The result: Officials say it leaves more time to spot check projects and conduct field work for potential violations. The ultimate decision on whether to approve permits would remain in the hands of the DNR.
"We want to focus on compliance rather than the paperwork part of the process," said Mark Aquino, director of the Office of Business Support and External Services.
Amber Meyer Smith of Clean Wisconsin said, "One of the first questions is what will be the bigger impact on the landscape? Not just from one farm, but an accumulation of farms? You want someone looking at this from a comprehensive perspective."
Law enforcement: Law enforcement personnel will be redeployed from four different areas of the department, including parks, to the Bureau of Law Enforcement. The net effect will be the addition of 33 positions to the current 197 authorized positions.
Some employees at the DNR now spend a small amount of time on law enforcement.

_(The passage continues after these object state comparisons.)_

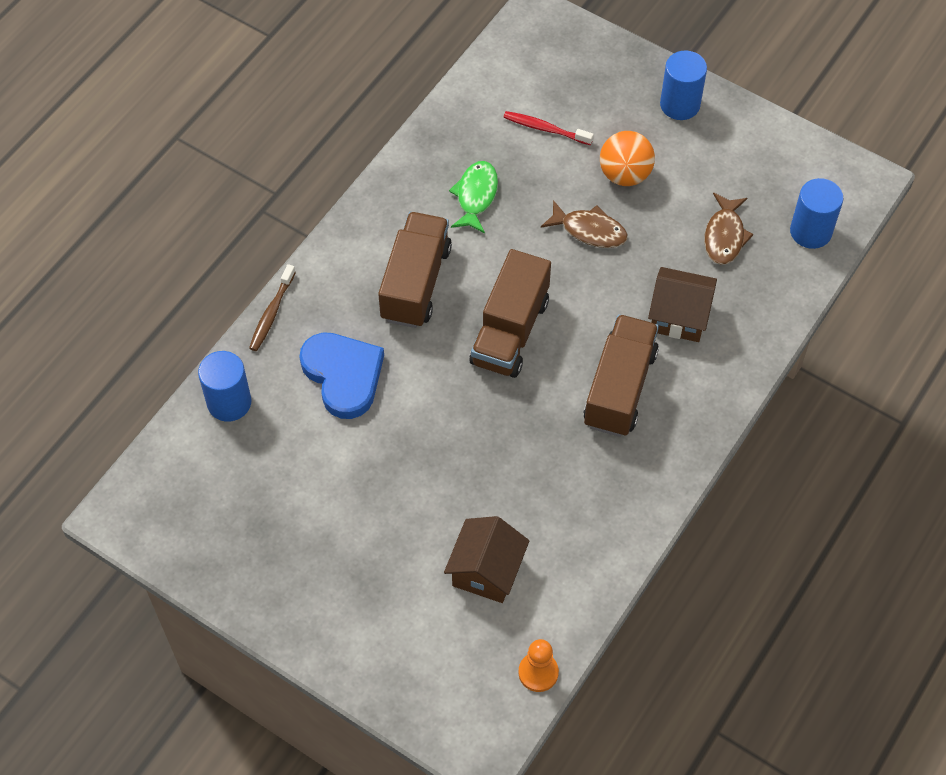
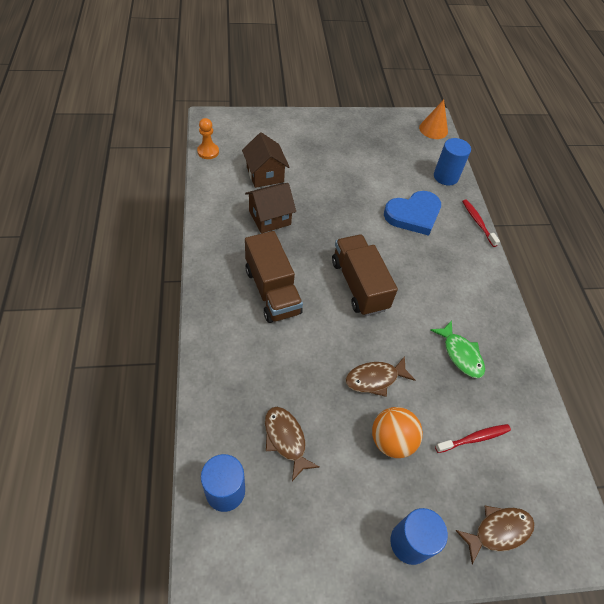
camera: 135 degrees right, 5 degrees down
brown toothbrush [249,264,296,351] -> red toothbrush [462,199,500,247]
blue heart [299,332,384,419] -> blue heart turned 45 degrees counterclockwise [384,191,441,236]
brown truck [378,212,452,328] -> none
brown house [648,267,717,342] -> brown house moved to [245,183,296,233]
none -> orange cone [419,100,448,139]
none -> brown fish [455,506,535,565]

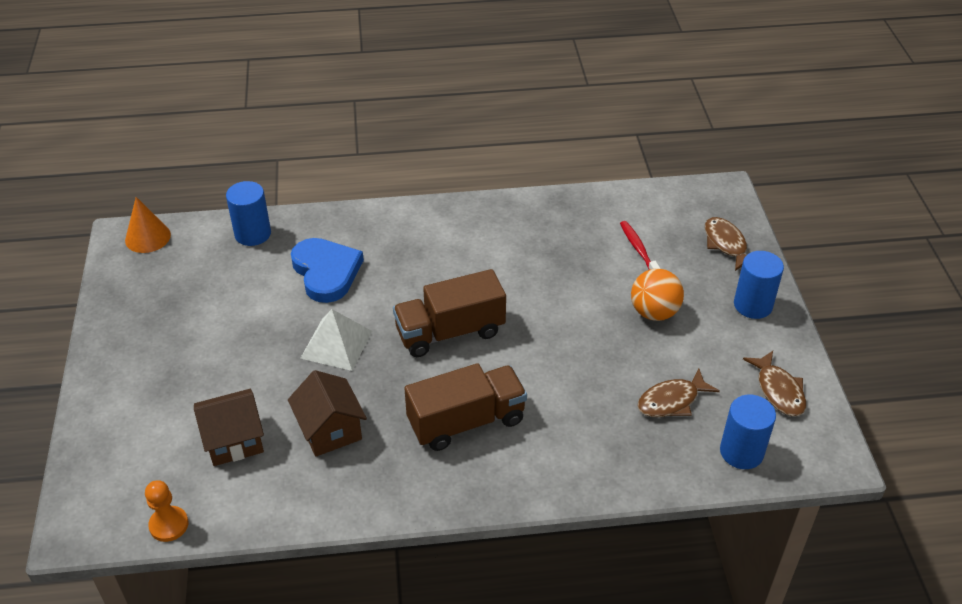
camera: 85 degrees left, 10 degrees down
brown fish [346,356,415,397] -> brown fish moved to [743,351,806,416]
green fish [431,320,485,378] -> none
red toothbrush [462,199,500,247] -> none
none -> white pyramid [300,309,372,371]

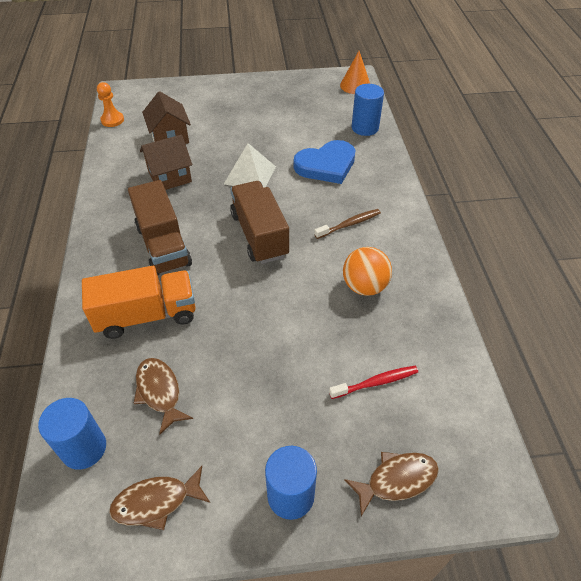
camera: 90 degrees right, 5 degrees up
orange ball [631,268,684,321] -> orange ball moved to [343,247,392,296]
none -> orange truck [82,266,196,339]
none -> brown toothbrush [314,209,381,239]

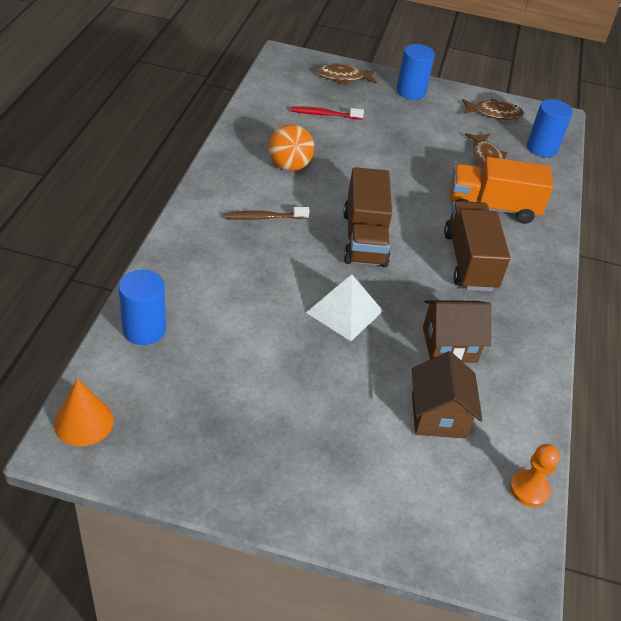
camera: 165 degrees left, 5 degrees down
blue heart [294,140,355,184] -> none

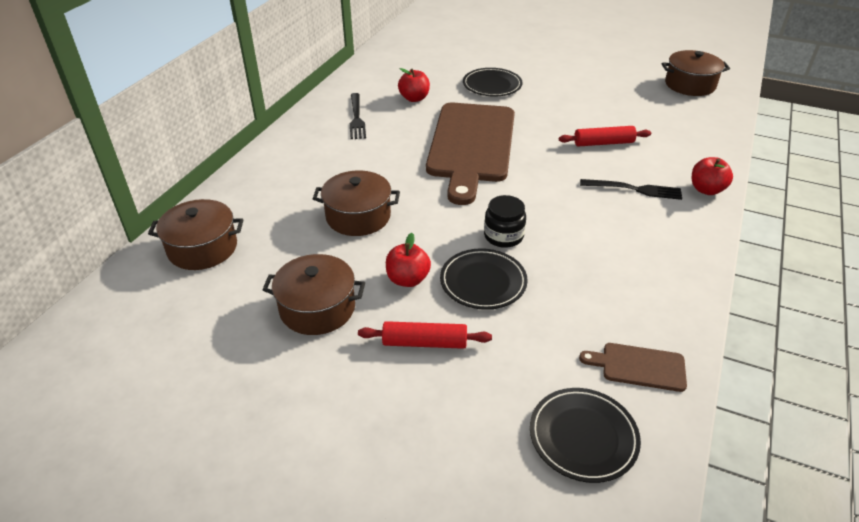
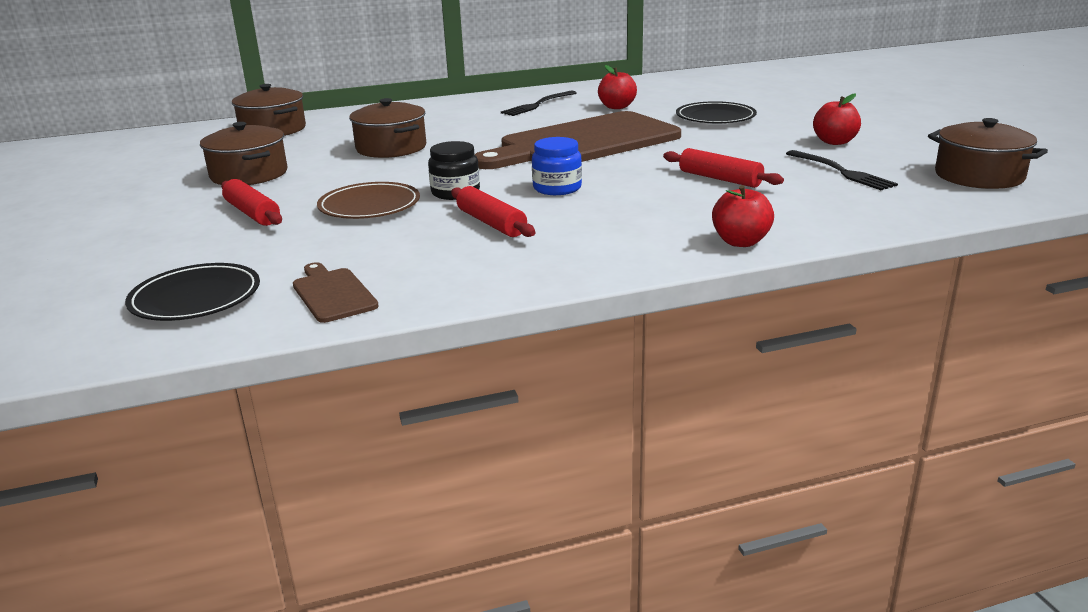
camera: 50 degrees right, 15 degrees down
red apple [386,233,431,287] -> red apple moved to [813,93,861,145]
black plate [440,248,528,310] -> brown plate [317,182,420,219]
black fork [580,179,682,200] -> black fork moved to [786,150,898,190]
none -> red rolling pin [451,186,535,237]
none -> blue jar [532,137,582,195]

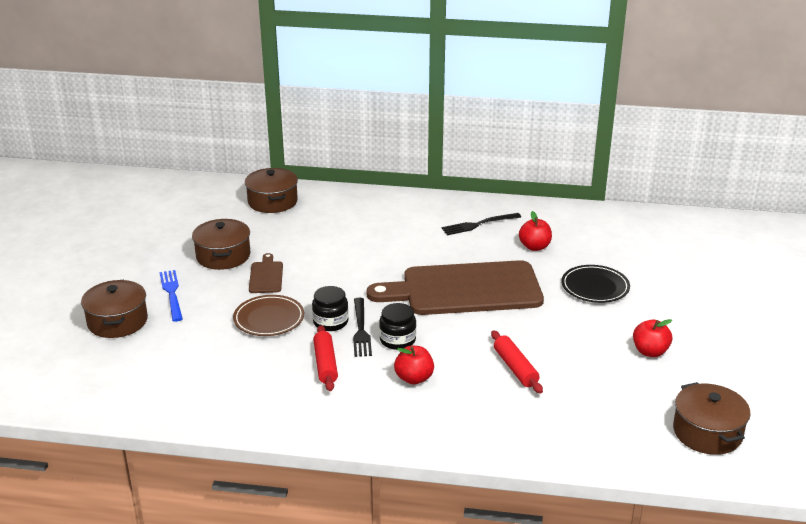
camera: 25 degrees right, 5 degrees up
black plate [125,263,260,321] -> none
red rolling pin [221,179,282,226] -> none
brown cutting board [293,262,379,323] -> brown cutting board moved to [249,253,283,293]
brown pot [349,98,426,158] -> brown pot moved to [81,280,148,338]
blue jar [532,137,582,195] -> black jar [379,303,416,350]
red apple [712,185,774,247] -> red apple moved to [394,346,434,385]
black fork [786,150,898,190] -> black fork moved to [353,298,372,357]
none -> blue fork [160,270,183,322]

They will be relieved of those duties while a full-time parks ranger, for example, will join the ranks of conservation wardens to enforce fishing, hunting and environmental regulations.
Researchers reassigned: As previously announced, 19 researchers in the Bureau of Science Services will be reassigned to a new Office of Applied Science, where their research work will be tailored more closely to the needs of forestry, wildlife and fisheries managers.
The Legislature in 2015 cut research staffing by 31%. Environmental groups have complained the reshuffling will place less emphasis, long term, on habitat, wildlife and fish.
In 2013, science services worked with Northland College and the Department of Health Services to identify pollution problems from iron mining at a time when Gogebic Taconite was planning to construct a $1.5 billion open pit mine in northern Wisconsin. The 97-page report became the DNR's strongest analysis of the effects iron mining could pose.
Stepp said a study like this could still be done. But the agency might turn to outside experts. "I would argue that with certain audiences some studies have more credibility if they are not done internally because it could be perceived that the department has an agenda," Stepp said.
Shift in duties: The parks and recreation program will take over property management services — duties that are currently handled by wildlife and forestry personnel and others.
"We need to become more specialized," said Ben Bergey, director of state parks.
Another change is to move management of non-game species out of wildlife management to another unit of the agency.
Tom Hauge, who retired in September after 25 years as director of the Bureau of Wildlife, was critical of the plan.
"Philosophically and practically, that's a disappointment for me," Hauge said. "Just like we don't have a set of foresters for deciduous trees and another set for conifers in a different bureau, I think it works best to have wildlife management under one umbrella."
Paul Smith of the Journal Sentinel contributed to this story.